» Exercise goal
Quote every line of the records below word for word, from the first to the last.

» Material
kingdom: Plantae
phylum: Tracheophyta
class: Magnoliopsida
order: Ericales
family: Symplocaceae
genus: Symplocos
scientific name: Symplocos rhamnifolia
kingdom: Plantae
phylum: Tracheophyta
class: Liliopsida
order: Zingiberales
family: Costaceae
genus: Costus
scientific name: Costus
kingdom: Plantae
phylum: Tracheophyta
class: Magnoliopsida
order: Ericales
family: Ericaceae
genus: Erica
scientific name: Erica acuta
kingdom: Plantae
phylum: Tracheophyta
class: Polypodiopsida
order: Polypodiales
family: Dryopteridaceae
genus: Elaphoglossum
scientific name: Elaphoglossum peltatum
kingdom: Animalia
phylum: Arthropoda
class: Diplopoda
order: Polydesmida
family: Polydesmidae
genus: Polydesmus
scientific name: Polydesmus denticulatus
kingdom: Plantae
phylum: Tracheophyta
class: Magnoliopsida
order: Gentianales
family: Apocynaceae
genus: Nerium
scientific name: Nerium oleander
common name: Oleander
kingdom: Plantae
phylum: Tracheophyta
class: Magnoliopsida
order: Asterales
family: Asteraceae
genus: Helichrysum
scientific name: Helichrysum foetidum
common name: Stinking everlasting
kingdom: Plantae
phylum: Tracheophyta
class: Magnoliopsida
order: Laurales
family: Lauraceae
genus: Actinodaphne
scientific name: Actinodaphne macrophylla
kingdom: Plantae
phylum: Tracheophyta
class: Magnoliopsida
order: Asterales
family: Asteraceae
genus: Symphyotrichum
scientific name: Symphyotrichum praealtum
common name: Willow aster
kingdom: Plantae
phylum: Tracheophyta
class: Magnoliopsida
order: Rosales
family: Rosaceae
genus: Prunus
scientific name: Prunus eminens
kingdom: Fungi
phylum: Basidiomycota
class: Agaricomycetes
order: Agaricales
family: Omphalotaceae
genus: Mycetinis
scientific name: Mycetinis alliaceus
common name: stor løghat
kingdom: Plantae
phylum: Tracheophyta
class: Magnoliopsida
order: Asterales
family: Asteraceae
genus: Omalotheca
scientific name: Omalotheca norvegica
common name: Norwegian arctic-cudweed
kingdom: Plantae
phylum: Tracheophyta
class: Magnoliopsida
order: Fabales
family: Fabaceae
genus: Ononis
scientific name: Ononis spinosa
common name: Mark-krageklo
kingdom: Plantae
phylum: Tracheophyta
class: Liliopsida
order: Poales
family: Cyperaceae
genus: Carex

» Solved problem
kingdom: Plantae
phylum: Tracheophyta
class: Magnoliopsida
order: Ericales
family: Symplocaceae
genus: Symplocos
scientific name: Symplocos rhamnifolia
kingdom: Plantae
phylum: Tracheophyta
class: Liliopsida
order: Zingiberales
family: Costaceae
genus: Costus
scientific name: Costus
kingdom: Plantae
phylum: Tracheophyta
class: Magnoliopsida
order: Ericales
family: Ericaceae
genus: Erica
scientific name: Erica acuta
kingdom: Plantae
phylum: Tracheophyta
class: Polypodiopsida
order: Polypodiales
family: Dryopteridaceae
genus: Elaphoglossum
scientific name: Elaphoglossum peltatum
kingdom: Animalia
phylum: Arthropoda
class: Diplopoda
order: Polydesmida
family: Polydesmidae
genus: Polydesmus
scientific name: Polydesmus denticulatus
kingdom: Plantae
phylum: Tracheophyta
class: Magnoliopsida
order: Gentianales
family: Apocynaceae
genus: Nerium
scientific name: Nerium oleander
common name: Oleander
kingdom: Plantae
phylum: Tracheophyta
class: Magnoliopsida
order: Asterales
family: Asteraceae
genus: Helichrysum
scientific name: Helichrysum foetidum
common name: Stinking everlasting
kingdom: Plantae
phylum: Tracheophyta
class: Magnoliopsida
order: Laurales
family: Lauraceae
genus: Actinodaphne
scientific name: Actinodaphne macrophylla
kingdom: Plantae
phylum: Tracheophyta
class: Magnoliopsida
order: Asterales
family: Asteraceae
genus: Symphyotrichum
scientific name: Symphyotrichum praealtum
common name: Willow aster
kingdom: Plantae
phylum: Tracheophyta
class: Magnoliopsida
order: Rosales
family: Rosaceae
genus: Prunus
scientific name: Prunus eminens
kingdom: Fungi
phylum: Basidiomycota
class: Agaricomycetes
order: Agaricales
family: Omphalotaceae
genus: Mycetinis
scientific name: Mycetinis alliaceus
common name: stor løghat
kingdom: Plantae
phylum: Tracheophyta
class: Magnoliopsida
order: Asterales
family: Asteraceae
genus: Omalotheca
scientific name: Omalotheca norvegica
common name: Norwegian arctic-cudweed
kingdom: Plantae
phylum: Tracheophyta
class: Magnoliopsida
order: Fabales
family: Fabaceae
genus: Ononis
scientific name: Ononis spinosa
common name: Mark-krageklo
kingdom: Plantae
phylum: Tracheophyta
class: Liliopsida
order: Poales
family: Cyperaceae
genus: Carex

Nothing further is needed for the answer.